======== Page excerpt

Lufthansa introduced a premium economy product to their long haul fleet earlier this year. The seats offer 50% more room than what you get in economy, plus a centre console between seats that offers an armrest for each passenger. Just imagine flight with 0 time spent elbow wrestling. Passengers in premium economy are also able to check a second item of luggage at no extra cost and get to eat off porcelain tableware like real adults.
What’s in a name? Turkish Airways calls their premium economy seating “Comfort Class,” and comfort is exactly what it delivers. The new class offers 46” seat pitch and 19.5” seat width, configured in a 2 x 3 x 2 format – which means you can say goodbye to most of those middle seats you avoided like a crazy ex-girlfriend. Unfortunately, Comfort Class has inexplicably been a poor money maker and Turkish Airlines has announced they will be removing it from their fleet, so enjoy it while you can.

================
======== Information supplied

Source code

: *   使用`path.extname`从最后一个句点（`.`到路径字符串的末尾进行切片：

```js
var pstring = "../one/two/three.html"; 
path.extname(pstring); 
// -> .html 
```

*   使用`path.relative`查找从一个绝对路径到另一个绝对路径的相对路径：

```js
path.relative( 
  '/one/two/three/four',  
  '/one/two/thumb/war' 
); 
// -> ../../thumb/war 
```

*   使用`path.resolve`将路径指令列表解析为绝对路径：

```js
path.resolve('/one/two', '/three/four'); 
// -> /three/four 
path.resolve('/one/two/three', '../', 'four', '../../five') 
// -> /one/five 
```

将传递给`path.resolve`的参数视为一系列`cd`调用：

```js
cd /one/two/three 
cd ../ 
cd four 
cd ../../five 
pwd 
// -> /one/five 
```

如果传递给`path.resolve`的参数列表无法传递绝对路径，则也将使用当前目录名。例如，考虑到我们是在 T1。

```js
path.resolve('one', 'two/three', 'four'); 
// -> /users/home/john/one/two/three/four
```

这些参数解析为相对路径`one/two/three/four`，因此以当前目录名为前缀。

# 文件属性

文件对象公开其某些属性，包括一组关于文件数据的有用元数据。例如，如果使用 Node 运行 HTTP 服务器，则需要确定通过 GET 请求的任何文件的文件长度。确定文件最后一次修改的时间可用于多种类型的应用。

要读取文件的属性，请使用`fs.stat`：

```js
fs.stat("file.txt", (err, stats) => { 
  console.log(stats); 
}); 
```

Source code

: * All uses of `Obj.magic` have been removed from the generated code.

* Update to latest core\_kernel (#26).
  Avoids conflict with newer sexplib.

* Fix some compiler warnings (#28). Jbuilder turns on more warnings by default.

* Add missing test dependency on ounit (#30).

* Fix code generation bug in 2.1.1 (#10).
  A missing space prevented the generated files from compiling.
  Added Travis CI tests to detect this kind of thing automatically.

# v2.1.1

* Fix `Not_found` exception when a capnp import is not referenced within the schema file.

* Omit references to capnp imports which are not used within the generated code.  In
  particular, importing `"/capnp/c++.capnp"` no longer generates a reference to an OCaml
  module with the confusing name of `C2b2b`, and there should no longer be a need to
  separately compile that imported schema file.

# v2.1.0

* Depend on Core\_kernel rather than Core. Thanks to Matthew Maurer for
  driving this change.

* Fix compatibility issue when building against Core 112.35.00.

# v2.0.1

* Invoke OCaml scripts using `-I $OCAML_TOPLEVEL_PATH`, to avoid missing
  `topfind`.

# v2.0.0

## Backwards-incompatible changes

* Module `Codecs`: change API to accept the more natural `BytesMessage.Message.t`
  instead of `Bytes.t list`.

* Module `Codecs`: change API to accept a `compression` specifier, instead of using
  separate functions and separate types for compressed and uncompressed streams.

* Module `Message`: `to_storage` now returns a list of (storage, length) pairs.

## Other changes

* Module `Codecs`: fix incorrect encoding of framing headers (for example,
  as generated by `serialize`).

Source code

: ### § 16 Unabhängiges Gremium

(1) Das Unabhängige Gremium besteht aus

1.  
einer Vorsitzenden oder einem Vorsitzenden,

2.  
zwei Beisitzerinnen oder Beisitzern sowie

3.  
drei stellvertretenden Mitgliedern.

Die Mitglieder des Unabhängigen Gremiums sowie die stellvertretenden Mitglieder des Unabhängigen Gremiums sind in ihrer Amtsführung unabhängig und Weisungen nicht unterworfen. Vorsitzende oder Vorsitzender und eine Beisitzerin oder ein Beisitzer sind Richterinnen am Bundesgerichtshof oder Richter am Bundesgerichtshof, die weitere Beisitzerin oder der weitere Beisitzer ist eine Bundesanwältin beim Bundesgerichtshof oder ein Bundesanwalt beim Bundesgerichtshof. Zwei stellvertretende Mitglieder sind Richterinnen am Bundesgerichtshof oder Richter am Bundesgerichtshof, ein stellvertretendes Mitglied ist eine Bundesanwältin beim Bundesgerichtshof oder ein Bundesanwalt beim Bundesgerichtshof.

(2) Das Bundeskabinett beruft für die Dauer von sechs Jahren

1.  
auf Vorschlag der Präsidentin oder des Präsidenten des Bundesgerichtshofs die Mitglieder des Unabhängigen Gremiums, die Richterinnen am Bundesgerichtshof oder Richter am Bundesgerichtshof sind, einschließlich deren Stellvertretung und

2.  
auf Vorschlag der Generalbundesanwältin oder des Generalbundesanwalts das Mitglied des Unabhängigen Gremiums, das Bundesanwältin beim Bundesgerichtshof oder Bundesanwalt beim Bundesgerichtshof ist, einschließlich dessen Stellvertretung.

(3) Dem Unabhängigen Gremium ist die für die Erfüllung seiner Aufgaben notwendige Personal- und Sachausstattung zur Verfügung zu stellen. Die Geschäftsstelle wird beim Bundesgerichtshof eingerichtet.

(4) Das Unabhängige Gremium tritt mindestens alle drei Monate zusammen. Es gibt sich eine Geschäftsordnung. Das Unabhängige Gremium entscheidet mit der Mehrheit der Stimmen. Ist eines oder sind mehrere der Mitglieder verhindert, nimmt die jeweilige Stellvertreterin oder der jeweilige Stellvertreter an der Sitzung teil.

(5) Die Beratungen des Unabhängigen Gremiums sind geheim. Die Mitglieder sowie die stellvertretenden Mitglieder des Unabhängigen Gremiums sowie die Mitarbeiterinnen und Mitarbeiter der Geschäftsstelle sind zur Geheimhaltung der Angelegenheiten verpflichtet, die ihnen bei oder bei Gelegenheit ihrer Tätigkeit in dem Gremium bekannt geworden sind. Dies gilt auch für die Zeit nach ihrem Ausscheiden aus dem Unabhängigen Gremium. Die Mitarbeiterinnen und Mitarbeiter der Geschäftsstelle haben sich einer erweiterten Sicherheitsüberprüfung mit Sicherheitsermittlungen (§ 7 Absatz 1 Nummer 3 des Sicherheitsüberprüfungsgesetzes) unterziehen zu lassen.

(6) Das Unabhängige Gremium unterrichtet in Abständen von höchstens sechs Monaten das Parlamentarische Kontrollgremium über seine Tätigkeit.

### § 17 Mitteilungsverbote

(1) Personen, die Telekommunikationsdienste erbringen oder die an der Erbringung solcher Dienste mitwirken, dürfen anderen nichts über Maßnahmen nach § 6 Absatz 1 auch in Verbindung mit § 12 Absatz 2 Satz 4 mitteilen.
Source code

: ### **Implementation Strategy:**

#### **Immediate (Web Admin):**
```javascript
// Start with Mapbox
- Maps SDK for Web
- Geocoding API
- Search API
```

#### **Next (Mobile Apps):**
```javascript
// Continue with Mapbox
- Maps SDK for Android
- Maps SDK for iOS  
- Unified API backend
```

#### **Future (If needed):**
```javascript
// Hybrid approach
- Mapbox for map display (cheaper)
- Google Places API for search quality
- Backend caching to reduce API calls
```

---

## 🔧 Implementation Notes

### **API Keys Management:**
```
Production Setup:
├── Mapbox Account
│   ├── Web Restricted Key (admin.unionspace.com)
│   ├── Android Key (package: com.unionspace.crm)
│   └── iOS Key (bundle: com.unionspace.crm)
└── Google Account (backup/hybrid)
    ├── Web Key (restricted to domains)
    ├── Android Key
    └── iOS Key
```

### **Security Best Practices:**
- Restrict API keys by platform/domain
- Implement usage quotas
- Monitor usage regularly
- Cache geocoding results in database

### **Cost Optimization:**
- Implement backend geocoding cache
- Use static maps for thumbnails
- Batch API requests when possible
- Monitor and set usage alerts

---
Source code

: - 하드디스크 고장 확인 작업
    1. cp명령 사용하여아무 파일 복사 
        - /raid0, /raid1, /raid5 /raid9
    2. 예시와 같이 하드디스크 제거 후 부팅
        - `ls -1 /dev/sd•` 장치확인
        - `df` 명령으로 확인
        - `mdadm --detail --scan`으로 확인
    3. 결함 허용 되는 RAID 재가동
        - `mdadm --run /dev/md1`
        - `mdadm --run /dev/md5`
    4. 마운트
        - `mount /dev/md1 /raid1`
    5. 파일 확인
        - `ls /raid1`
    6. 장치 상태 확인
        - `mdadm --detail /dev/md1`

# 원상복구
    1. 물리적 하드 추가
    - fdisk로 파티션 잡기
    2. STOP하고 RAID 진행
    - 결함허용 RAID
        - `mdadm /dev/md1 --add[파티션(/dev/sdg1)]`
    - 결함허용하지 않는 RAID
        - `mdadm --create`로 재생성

================

◆ Work required: According to the passage on premium economy seating, what seat pitch does Turkish Airlines' Comfort Class offer?

◆ Expected output: A 46" seat pitch.